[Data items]
######

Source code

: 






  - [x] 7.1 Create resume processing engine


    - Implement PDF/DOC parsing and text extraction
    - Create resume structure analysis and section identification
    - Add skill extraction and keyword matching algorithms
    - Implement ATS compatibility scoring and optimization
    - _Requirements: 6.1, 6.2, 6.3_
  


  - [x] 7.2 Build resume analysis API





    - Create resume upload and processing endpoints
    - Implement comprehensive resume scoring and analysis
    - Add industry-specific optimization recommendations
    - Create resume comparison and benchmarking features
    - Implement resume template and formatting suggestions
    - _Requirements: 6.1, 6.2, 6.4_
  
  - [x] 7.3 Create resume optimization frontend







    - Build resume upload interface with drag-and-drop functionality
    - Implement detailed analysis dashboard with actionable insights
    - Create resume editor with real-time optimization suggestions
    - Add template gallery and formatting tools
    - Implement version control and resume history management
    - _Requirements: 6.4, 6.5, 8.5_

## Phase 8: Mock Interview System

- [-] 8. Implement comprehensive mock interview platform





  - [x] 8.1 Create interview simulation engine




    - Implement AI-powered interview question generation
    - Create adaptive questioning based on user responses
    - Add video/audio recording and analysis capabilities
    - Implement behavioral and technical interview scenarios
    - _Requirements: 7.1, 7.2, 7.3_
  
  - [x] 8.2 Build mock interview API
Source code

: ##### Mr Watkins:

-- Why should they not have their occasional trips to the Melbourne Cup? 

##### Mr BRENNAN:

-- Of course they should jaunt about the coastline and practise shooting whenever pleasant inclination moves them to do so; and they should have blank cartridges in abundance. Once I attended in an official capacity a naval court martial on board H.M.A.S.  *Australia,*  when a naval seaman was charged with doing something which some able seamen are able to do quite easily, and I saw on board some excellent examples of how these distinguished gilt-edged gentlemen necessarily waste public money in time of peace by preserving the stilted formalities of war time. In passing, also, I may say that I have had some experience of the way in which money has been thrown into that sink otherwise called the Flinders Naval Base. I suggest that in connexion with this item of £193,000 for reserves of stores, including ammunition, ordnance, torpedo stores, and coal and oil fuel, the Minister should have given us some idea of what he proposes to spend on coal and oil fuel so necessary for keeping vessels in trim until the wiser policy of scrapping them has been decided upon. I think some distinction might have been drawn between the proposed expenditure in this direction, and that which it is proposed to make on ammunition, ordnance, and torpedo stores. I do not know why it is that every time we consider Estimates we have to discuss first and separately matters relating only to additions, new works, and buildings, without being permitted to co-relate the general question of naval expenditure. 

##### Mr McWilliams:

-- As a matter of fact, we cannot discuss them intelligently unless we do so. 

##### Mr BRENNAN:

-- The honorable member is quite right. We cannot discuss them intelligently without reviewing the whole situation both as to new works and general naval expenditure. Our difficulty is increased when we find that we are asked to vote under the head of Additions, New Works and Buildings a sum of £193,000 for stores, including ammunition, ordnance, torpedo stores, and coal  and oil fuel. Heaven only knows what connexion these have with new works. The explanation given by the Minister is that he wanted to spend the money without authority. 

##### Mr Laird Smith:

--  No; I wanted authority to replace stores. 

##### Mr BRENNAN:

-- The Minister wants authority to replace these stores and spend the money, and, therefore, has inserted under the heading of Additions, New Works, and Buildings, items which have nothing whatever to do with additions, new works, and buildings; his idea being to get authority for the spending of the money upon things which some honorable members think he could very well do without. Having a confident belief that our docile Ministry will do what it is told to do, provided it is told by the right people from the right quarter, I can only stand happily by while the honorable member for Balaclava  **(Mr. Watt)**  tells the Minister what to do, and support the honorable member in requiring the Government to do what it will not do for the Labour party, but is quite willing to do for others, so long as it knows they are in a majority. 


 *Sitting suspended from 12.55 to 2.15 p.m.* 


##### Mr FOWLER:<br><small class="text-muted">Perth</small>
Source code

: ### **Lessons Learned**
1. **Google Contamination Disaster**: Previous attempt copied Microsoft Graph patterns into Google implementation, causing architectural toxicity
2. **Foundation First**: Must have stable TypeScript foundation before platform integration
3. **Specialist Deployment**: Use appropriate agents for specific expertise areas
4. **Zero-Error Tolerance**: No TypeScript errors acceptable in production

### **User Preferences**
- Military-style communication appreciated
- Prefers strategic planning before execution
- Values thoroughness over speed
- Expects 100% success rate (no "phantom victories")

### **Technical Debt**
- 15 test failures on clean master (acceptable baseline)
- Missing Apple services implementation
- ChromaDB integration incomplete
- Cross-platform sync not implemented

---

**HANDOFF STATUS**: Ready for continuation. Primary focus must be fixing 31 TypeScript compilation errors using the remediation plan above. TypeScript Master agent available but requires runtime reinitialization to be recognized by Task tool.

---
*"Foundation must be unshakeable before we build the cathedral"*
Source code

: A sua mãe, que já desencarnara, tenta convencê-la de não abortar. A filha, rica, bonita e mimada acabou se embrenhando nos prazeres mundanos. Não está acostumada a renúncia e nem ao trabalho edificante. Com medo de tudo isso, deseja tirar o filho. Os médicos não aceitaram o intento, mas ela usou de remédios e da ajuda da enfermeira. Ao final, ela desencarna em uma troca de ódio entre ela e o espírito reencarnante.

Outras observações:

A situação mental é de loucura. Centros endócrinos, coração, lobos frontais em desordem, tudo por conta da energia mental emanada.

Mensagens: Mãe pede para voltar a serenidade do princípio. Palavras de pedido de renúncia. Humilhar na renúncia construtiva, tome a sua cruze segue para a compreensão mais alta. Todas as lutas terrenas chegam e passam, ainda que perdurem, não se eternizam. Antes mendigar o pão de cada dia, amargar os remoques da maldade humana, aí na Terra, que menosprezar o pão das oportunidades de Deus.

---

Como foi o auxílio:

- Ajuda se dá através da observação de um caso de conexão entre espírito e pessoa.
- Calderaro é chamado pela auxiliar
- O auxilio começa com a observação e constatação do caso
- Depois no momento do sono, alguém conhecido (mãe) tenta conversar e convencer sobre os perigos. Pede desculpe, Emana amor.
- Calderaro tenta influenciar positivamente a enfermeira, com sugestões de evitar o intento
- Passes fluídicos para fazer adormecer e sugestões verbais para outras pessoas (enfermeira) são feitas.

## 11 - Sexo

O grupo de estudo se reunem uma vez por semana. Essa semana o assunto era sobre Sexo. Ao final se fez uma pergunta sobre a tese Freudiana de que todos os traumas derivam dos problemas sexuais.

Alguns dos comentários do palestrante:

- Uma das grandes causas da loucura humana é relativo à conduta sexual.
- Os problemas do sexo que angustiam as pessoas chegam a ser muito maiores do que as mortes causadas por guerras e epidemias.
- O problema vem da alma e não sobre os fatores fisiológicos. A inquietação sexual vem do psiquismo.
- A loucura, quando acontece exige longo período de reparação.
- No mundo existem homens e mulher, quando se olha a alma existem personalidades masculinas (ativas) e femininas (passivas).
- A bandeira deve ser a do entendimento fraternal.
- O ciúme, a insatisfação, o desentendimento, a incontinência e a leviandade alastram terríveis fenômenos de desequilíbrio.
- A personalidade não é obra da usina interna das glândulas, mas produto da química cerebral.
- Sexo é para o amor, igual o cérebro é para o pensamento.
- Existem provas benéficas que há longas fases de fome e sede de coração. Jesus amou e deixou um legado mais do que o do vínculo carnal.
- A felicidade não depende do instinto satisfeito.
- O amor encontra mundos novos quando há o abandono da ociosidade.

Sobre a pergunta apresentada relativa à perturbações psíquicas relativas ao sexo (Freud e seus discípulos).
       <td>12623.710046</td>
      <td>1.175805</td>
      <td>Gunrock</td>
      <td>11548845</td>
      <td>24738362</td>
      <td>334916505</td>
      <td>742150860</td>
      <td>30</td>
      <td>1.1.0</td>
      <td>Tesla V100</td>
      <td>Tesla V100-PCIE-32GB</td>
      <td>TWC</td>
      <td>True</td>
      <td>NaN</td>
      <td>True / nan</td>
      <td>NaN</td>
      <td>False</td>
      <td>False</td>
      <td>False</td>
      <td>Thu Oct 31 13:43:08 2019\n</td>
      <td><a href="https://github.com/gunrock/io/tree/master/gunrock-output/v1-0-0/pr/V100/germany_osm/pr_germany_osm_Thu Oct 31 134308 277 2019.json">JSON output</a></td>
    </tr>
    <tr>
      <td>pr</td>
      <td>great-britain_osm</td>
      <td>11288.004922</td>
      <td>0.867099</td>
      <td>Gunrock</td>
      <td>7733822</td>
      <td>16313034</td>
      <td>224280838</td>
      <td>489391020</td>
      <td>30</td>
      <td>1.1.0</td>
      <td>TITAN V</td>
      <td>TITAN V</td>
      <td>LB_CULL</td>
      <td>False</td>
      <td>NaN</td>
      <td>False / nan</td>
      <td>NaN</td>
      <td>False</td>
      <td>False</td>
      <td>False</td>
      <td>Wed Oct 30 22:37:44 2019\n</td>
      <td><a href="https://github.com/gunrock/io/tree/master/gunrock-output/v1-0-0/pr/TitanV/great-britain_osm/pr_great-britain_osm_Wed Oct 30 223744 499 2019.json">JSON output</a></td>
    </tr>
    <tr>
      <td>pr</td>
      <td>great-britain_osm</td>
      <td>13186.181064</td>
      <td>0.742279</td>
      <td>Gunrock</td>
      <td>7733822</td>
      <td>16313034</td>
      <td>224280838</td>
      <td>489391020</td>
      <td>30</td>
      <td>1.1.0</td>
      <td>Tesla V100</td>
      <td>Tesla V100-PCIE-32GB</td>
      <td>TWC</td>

######

Problem description. Could you reproduce the lines verbatim, starting at the first line and ending with the line that contains "- [x] 7.2 Build resume analysis API", with both ends included?

Solution to the problem.
Source code

: 






  - [x] 7.1 Create resume processing engine


    - Implement PDF/DOC parsing and text extraction
    - Create resume structure analysis and section identification
    - Add skill extraction and keyword matching algorithms
    - Implement ATS compatibility scoring and optimization
    - _Requirements: 6.1, 6.2, 6.3_
  


  - [x] 7.2 Build resume analysis API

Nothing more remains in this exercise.